3 Responses to “Anti-Ode to Liszt”

  1. kenru Says:

    I know zilch German; but am quite acquainted with Beethoven’s 9th. So as tribute to your post I attempted to type my version into Google and came up with “freuda sherda goetterfunken tochter aus elysium”. Needless to say Google came through without castigating me at all.

    • arnold zwicky Says:

      Giggle; what has befallen “Freude, schöner Götterfunken,
      Tochter aus Elysium”? But you might be entertained to know that I. / Y. L. Peretz wrote (sometime around 1900) a Yiddish counterpart to the Schiller / Beethoven text. Not so much a translation as a rejoinder. No classical allusions, in plain everyday Yiddish rather than elevated German, and celebrating diversity and the mixing of peoples rather than universal principles. From the beginning:

      Ale mentshn zaynen brider,
      Gel(b)e, broyne, shvartse, vayse,
      Felker, lender, un klimatn,
      S’iz an oysgetrakhte mayse.

      Vayse, shvartse, broyne, gel(b)e,
      Misht di farbn oystsuzamen!
      Ale mentshn zaynen brider,
      Fun eyn tatn, fun eyn mamen.

      A fairly literal translation:

      All people are brothers,
      Yellow, brown, black, white,
      Nations, races, and climates,
      That’s all a made-up story. [that is, an Enlightenment fiction]

      White, brown, black, yellow
      Mix the colors all together!
      All people are brothers,
      From the same father, from the same mother!
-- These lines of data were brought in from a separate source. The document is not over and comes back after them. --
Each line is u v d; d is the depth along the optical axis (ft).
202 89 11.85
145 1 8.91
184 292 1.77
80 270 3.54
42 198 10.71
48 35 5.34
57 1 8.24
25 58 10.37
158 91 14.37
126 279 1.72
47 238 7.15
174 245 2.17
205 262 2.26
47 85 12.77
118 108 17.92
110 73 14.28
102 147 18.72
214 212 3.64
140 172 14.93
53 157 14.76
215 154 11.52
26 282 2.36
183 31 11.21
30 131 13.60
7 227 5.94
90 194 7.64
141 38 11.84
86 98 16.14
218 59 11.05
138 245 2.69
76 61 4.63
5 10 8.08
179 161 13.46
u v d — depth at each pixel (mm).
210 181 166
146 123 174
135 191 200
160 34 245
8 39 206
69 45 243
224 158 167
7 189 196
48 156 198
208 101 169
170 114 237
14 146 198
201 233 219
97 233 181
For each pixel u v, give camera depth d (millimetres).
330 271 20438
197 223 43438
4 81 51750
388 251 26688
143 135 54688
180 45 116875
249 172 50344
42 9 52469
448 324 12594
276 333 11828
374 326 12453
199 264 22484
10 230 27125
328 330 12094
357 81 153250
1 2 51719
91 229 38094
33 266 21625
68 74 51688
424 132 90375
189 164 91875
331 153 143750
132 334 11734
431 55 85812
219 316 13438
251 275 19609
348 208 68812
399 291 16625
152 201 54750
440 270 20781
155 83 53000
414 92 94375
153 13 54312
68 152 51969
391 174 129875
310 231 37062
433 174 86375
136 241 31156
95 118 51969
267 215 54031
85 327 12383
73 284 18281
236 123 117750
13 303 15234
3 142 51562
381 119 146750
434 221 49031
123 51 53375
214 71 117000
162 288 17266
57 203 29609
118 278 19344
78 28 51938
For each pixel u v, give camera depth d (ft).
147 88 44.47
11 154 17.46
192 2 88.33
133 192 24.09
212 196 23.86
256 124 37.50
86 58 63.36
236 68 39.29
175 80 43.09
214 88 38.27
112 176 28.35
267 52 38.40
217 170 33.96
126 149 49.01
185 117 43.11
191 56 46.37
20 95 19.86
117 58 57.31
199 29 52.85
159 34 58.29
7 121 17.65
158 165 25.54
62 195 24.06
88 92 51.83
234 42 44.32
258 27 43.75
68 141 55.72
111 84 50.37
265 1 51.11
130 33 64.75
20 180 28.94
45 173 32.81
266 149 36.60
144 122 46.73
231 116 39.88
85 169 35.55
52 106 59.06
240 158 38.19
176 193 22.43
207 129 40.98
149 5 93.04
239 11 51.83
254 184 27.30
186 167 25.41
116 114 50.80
      [Yiddish spellings from Peretz. Don’t fuss at *me*. Material from a long-ago posting I never finished.]

  2. Robert Coren Says:

    I have never been a fan of Liszt’s transcriptions and “reminiscences” (piano fantasies using the themes of famous operas, generally ). I can understand a reason for the existence of such things in an era without recordings, as a way of allowing people to get acquainted with music they might not otherwise hear (although playing through the Liszt transcriptions would require unusual levels of skill), but I cannot think of any good reason for present-day radio stations (or streaming services) to broadcast them. (I should note that I take some pleasure in playing through piano-four-hands transcriptions of classical symphonies, but I would never dream of treating them as performance pieces.)